* Task to complete:
Print, please, exactly the lines from the one with "finden). Dort ging" through the final line of the data below, with both ends included and the pictures left out.

* Dataset entries:

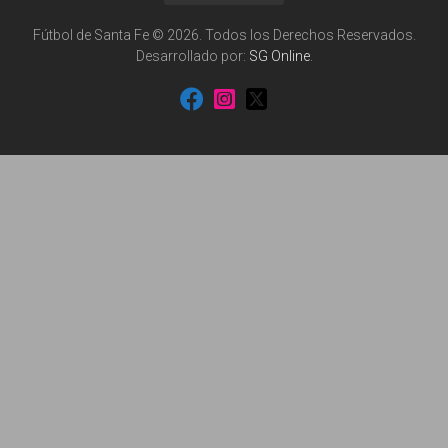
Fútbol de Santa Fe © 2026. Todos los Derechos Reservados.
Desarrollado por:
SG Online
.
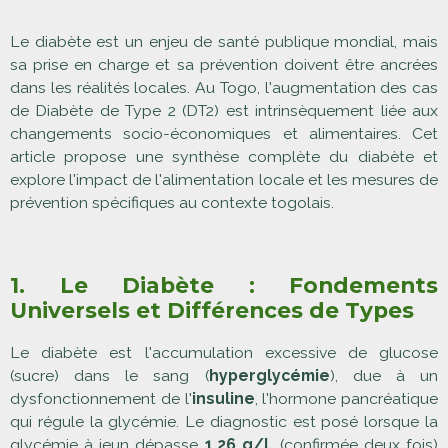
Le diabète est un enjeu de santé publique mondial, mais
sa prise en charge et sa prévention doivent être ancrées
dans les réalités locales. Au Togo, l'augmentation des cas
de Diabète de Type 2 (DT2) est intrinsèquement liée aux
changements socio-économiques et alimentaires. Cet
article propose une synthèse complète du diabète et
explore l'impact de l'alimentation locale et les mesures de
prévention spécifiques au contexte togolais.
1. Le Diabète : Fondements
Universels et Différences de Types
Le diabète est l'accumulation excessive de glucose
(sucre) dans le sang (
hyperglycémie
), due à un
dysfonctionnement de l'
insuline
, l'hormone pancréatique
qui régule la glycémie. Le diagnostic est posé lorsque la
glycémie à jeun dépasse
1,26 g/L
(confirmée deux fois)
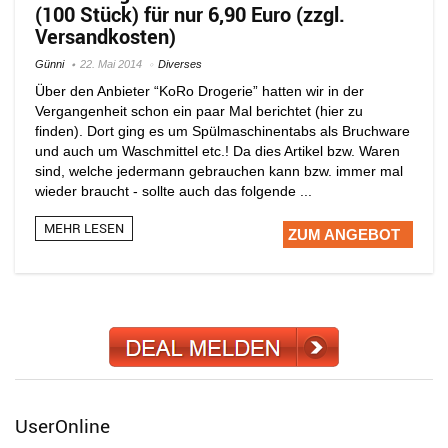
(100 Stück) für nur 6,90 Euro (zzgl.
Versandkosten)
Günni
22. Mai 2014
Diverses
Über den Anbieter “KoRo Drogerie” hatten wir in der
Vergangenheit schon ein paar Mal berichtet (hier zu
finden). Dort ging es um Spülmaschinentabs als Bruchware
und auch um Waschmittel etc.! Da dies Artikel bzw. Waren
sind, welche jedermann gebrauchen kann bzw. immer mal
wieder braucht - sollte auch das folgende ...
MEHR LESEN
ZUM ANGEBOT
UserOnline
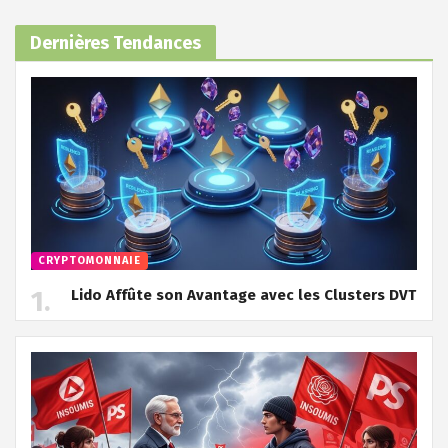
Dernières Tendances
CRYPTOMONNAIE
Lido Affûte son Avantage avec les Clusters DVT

* Written solution:
finden). Dort ging es um Spülmaschinentabs als Bruchware
und auch um Waschmittel etc.! Da dies Artikel bzw. Waren
sind, welche jedermann gebrauchen kann bzw. immer mal
wieder braucht - sollte auch das folgende ...
MEHR LESEN
ZUM ANGEBOT
UserOnline
Dernières Tendances
CRYPTOMONNAIE
Lido Affûte son Avantage avec les Clusters DVT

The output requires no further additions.